#### Requirement:
If a line of the data below contains the string "point", copy it into your answer.

Entries provided START

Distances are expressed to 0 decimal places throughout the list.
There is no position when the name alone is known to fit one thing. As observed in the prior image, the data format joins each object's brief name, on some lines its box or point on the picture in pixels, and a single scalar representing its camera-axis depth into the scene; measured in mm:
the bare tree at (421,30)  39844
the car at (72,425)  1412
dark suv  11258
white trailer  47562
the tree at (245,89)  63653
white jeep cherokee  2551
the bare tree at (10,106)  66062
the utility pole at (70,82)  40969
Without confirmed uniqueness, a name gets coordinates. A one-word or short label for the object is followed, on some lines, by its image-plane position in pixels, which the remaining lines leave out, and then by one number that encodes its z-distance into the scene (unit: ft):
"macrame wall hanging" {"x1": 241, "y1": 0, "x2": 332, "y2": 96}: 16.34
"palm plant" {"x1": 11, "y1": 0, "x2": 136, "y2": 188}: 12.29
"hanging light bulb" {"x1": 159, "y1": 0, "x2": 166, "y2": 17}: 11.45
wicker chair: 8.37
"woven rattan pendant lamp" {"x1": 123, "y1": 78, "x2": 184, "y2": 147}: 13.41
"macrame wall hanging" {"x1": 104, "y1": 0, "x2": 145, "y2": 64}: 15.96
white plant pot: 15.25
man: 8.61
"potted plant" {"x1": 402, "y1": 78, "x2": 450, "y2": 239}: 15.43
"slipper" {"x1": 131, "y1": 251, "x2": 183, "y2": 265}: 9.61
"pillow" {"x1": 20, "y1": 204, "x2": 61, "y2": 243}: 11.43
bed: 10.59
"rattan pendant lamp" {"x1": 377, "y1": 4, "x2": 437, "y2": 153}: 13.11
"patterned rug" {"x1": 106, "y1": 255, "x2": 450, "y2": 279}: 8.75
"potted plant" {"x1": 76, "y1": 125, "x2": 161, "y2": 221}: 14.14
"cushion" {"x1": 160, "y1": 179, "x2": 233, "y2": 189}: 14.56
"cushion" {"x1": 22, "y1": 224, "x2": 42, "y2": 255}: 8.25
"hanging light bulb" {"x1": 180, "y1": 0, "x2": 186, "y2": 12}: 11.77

Entries provided END
Entries provided START

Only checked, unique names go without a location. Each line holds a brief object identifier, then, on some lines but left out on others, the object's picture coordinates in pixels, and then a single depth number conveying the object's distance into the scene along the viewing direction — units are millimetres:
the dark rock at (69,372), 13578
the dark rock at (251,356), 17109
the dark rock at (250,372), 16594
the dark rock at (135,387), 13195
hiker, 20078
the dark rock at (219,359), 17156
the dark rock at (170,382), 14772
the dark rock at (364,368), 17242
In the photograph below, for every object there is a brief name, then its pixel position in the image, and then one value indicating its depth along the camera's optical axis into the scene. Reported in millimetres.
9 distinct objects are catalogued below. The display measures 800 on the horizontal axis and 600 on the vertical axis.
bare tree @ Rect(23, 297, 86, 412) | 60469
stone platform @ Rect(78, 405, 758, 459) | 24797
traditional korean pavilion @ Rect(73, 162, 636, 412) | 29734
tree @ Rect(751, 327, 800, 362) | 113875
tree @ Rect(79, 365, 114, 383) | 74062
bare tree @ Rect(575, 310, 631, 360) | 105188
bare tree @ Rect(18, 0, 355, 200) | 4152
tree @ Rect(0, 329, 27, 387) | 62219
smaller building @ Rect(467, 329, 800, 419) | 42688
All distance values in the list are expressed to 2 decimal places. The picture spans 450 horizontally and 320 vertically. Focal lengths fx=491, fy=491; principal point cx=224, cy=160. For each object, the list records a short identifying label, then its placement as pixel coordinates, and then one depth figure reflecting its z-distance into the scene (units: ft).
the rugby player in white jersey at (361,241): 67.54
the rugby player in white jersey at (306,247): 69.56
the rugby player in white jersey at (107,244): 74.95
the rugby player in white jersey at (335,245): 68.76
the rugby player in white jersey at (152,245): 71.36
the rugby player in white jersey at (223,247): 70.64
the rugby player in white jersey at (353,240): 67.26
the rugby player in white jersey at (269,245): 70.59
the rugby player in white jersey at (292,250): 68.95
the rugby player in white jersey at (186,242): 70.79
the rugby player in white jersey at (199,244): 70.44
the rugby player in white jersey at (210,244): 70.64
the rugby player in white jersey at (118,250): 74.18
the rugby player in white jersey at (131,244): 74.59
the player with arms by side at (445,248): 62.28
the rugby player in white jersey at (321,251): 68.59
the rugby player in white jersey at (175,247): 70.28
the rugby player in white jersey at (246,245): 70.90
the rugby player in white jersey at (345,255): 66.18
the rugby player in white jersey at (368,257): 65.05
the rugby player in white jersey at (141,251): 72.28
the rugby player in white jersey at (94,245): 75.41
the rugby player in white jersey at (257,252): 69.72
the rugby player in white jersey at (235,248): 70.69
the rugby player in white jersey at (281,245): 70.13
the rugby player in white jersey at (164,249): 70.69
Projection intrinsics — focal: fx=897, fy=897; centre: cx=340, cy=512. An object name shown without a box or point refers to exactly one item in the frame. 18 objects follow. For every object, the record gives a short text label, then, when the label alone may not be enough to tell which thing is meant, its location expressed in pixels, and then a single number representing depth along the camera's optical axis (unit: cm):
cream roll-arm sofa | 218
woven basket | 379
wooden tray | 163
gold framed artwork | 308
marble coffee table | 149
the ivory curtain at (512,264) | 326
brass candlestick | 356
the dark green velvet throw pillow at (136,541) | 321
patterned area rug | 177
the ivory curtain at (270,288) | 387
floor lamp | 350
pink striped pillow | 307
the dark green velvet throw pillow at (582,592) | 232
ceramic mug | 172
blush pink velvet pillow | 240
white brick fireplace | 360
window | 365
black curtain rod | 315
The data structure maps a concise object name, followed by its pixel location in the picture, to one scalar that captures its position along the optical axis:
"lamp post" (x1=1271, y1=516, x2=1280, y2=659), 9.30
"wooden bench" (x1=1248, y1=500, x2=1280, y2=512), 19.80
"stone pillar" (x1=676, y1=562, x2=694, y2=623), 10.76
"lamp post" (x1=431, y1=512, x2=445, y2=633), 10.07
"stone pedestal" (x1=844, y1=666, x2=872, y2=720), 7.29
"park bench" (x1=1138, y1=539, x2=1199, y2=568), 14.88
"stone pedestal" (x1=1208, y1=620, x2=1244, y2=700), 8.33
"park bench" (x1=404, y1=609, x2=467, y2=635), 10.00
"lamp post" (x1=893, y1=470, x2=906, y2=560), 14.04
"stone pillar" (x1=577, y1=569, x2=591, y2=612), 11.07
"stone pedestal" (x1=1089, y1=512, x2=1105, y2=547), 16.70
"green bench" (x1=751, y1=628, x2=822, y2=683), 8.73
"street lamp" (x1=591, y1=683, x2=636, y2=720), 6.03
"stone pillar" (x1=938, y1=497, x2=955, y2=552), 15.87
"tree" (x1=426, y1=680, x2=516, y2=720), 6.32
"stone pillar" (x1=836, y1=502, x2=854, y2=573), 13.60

Entries provided END
Entries provided START

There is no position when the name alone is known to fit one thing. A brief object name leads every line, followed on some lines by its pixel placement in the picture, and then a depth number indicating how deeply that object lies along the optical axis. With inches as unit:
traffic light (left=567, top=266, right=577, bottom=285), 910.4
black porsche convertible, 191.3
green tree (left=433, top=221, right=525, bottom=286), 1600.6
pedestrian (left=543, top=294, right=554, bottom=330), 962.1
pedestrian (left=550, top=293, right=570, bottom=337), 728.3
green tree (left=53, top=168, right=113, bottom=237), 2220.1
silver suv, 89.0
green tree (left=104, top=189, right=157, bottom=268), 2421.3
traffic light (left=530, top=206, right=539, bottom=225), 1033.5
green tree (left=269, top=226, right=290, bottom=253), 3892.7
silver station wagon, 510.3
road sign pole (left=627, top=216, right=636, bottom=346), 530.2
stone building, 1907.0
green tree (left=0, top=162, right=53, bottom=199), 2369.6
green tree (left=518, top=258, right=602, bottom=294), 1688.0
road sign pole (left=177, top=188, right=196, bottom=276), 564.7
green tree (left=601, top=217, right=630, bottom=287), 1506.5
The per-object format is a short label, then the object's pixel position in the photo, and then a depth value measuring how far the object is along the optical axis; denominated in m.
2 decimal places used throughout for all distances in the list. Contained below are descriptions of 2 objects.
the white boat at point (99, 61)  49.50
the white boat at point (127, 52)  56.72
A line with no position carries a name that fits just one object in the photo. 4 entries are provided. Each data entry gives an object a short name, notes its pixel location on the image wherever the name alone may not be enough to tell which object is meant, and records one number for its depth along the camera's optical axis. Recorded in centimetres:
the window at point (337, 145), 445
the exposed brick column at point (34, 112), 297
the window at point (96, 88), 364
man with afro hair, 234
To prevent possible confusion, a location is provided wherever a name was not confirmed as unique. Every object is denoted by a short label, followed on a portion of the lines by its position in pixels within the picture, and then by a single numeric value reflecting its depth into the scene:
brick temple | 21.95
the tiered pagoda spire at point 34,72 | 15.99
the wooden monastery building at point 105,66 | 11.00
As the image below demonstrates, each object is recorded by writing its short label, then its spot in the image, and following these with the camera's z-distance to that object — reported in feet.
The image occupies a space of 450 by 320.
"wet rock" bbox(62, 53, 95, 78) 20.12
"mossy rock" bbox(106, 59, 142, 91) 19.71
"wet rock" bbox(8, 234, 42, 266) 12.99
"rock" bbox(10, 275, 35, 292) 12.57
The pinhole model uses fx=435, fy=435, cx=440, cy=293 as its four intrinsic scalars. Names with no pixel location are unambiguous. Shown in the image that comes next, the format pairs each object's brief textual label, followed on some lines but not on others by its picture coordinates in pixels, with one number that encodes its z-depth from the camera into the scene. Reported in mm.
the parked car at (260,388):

Entries provided END

#### Answer to this problem:
There is no position when the name alone is known to fit one thing. As observed in the prior image, the data format joins each object's brief name, on some lines its box or point on the picture in pixels, and a single scalar representing its camera-axis depth into the scene; measured in mm:
All distance values in the list are expressed to 2 decimal places. The picture spans 450 horizontally and 320 vertically. Focal lengths fx=491, fy=491; principal point cx=224, cy=160. For each object, the list records a short identifying label, then its placement as pixel coordinates, and then one depth figure reflecting its z-distance into the scene (units: ft).
Projection intrinsics — focal: fx=897, fy=897; centre: cx=340, cy=512. An object name shown without a box or point refers to exactly one item in the frame. 18 objects follow. For every object, the record gives a short text label, then, when the label alone may not be enough to tell which thing is meant, its location expressed in pixels, and then a single number representing depth along the camera's optical axis (unit: cm):
the white boat at point (99, 61)  49.50
the white boat at point (127, 52)  56.72
the window at point (337, 145), 445
the exposed brick column at point (34, 112), 297
the window at point (96, 88), 364
the tiered pagoda spire at point 34,72 | 15.99
the wooden monastery building at point 105,66 | 11.00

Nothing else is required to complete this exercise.